Si les logiciels de triche pour World of Warcraft, Diablo III, ou Hearthstone n'ont rien de nouveau, Blizzard s'émeut tout particulièrement du cas d'Overwatch. « En lançant leur logiciel de triche pour Overwatch seulement quelques jours après le démarrage commercial du jeu, Bossland tente de détruire ou de causer des dommages irréparables au jeu avant même qu'il ait la chance de fleurir complètement », fait ainsi valoir Blizzard.
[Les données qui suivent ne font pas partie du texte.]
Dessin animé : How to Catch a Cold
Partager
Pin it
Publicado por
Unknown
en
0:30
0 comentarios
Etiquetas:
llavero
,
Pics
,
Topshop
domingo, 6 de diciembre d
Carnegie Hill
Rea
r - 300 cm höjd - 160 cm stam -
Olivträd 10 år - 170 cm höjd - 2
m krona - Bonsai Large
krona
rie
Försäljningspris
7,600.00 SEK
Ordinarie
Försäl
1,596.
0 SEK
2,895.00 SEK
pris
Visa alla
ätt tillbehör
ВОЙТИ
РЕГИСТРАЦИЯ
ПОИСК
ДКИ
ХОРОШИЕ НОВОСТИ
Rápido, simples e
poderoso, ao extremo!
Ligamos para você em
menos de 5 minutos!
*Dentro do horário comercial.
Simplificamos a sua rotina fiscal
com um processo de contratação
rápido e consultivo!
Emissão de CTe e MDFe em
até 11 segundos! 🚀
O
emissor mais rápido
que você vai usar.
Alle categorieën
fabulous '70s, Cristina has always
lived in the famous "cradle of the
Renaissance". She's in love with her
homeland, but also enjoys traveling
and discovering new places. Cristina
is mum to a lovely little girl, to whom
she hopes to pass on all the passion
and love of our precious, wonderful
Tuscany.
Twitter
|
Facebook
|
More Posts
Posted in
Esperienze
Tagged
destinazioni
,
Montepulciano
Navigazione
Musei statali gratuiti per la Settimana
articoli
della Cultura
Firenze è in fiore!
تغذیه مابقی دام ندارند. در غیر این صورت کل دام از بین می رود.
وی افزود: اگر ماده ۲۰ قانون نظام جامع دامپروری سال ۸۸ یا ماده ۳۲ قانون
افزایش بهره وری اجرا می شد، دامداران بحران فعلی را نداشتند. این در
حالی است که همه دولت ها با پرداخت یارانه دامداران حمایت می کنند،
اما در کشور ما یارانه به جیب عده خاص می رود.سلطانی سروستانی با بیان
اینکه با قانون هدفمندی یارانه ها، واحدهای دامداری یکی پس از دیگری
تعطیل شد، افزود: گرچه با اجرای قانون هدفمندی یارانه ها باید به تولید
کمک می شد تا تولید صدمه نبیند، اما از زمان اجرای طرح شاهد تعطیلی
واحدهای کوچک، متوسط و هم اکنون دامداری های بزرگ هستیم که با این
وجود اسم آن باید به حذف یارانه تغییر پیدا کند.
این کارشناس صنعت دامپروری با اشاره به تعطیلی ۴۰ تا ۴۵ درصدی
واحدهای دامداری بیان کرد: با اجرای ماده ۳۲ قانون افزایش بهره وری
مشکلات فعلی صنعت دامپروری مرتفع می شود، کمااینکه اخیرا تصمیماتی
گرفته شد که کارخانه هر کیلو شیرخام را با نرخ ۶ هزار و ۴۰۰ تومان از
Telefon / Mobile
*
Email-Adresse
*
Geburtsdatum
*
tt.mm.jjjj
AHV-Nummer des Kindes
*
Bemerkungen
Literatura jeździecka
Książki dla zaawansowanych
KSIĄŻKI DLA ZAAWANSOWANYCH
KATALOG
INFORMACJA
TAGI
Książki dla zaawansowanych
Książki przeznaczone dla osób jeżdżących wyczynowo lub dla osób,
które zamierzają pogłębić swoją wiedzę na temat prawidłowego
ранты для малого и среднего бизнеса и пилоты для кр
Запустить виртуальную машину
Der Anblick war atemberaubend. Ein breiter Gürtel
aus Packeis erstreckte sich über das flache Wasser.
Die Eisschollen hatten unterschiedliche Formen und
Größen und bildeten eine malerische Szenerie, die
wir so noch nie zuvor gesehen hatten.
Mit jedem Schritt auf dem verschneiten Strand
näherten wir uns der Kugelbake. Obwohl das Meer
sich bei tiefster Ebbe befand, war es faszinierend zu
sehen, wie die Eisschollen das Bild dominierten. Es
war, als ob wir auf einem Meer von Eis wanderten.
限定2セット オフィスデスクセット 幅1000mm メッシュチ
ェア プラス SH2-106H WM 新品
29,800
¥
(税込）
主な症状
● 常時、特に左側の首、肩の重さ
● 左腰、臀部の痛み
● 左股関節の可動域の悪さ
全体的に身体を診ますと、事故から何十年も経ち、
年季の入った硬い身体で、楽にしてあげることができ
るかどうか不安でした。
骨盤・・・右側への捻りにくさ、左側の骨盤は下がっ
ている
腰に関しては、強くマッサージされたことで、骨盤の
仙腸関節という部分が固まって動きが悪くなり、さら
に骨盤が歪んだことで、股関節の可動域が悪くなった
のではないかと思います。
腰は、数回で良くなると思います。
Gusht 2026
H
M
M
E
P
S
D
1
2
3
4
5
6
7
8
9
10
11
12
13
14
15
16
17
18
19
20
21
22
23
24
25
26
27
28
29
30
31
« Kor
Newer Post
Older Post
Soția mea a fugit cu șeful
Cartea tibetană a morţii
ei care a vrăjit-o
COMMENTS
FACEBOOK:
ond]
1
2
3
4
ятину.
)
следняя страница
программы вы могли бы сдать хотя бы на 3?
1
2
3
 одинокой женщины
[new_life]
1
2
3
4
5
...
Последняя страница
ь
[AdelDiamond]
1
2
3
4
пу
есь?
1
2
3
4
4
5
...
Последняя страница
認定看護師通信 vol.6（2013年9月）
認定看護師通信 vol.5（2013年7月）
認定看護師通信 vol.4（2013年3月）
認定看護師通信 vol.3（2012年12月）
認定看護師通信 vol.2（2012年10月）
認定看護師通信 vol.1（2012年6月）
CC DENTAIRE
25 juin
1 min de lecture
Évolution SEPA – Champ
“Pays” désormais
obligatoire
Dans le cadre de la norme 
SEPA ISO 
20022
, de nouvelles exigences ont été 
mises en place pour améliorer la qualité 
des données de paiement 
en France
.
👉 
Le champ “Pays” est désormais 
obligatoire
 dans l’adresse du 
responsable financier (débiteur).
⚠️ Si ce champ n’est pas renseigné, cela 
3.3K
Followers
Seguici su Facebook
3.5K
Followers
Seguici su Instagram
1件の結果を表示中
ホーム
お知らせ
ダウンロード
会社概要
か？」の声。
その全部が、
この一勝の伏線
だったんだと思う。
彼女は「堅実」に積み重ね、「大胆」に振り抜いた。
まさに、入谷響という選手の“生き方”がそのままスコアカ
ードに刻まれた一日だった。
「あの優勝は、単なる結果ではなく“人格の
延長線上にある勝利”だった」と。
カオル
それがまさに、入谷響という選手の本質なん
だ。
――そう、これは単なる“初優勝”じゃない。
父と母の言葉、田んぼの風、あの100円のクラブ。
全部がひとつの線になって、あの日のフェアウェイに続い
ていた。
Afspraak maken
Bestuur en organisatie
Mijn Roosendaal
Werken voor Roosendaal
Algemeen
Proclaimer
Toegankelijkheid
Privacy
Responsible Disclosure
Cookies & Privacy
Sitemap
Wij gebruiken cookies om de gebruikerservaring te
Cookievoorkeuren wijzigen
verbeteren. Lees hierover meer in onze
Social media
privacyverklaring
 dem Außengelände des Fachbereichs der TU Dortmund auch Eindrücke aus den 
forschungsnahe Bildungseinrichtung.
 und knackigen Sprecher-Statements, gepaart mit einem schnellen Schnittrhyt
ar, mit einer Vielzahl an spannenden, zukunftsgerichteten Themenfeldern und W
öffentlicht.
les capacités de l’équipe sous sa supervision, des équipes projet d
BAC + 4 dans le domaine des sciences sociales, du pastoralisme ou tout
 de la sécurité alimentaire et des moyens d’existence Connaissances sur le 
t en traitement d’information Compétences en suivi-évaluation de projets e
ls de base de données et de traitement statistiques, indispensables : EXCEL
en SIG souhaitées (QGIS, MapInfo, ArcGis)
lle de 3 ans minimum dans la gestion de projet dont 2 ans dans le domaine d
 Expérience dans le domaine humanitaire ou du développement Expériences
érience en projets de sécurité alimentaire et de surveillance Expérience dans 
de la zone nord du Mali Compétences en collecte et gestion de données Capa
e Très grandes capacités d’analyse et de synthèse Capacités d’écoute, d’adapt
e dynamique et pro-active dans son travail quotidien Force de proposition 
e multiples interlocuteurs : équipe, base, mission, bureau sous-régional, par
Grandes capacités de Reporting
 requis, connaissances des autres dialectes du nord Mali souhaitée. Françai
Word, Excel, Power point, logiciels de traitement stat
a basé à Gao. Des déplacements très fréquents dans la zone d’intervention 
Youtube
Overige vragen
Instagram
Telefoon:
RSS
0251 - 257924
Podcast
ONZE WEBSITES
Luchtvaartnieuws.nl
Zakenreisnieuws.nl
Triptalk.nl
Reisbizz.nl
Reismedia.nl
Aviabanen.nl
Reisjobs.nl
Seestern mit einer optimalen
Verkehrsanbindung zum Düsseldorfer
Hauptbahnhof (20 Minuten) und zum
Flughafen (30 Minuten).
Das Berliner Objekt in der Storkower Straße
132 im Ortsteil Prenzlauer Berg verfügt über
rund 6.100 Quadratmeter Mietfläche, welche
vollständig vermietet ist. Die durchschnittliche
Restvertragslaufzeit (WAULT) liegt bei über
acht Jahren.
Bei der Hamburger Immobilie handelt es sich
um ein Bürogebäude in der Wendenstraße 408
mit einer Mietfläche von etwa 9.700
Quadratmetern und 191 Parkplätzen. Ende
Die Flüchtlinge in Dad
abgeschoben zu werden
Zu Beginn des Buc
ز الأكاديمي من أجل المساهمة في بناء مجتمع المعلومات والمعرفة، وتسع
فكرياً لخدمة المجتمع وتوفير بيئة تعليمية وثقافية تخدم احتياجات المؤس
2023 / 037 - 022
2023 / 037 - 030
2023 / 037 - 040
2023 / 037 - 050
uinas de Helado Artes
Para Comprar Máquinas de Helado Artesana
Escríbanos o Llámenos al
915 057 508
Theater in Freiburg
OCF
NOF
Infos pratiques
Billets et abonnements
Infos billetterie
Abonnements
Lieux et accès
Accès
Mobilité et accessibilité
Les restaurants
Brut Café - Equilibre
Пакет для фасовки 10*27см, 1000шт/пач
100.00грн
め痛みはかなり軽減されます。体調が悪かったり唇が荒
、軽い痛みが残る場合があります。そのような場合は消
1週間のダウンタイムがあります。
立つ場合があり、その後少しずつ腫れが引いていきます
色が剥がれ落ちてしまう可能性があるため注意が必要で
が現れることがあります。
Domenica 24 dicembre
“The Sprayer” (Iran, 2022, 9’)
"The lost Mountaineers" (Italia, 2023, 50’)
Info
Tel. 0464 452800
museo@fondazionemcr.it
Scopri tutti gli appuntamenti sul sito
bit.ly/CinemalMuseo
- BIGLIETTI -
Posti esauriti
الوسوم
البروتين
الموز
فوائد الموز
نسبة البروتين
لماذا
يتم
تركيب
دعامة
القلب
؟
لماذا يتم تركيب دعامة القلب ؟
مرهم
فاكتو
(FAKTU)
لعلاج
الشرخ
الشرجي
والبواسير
On soulignera tout de même qu'à plus de 10 millions d'exemplaires vendus il est difficile de mettre en évidence l'étendue des dégâts causés. Mais qu'importe, Blizzard a déjà fait son petit calcul. Le géant américain estime ainsi, selon la formule consacrée, que « la distribution des hacks représente un manque à gagner de dizaines de millions de dollars et des dommages irréparables à sa réputation ».

Bossland n'est pas inquiet

Du côté de Bossland, l'arrivée de cette nouvelle plainte est prise avec philosophie. « Nous avons déjà plus d'une dizaine d'affaires en cours en Allemagne. Maintenant Blizzard veut aussi essayer aux États-Unis » commente Zwetan Letschew, le PDG de Bossland, devant nos confrères de Torrent Freak. Le dirigeant n'a d'ailleurs aucune crainte de voir cette plainte aboutir, son entreprise n'ayant aucune racine aux États-Unis, la cour de Californie dans laquelle le dossier a été déposé n'aurait donc aucun pouvoir sur elle.

L'éditeur de logiciels de triche fait également valoir qu'il a remporté un procès contre Blizzard plus tôt cette année en Allemagne, autour de la vente de bots dédiés à Heroes of the Storm. Si la justice rend le même verdict avec Overwatch, Bossland peut dormir sur ses deux oreilles.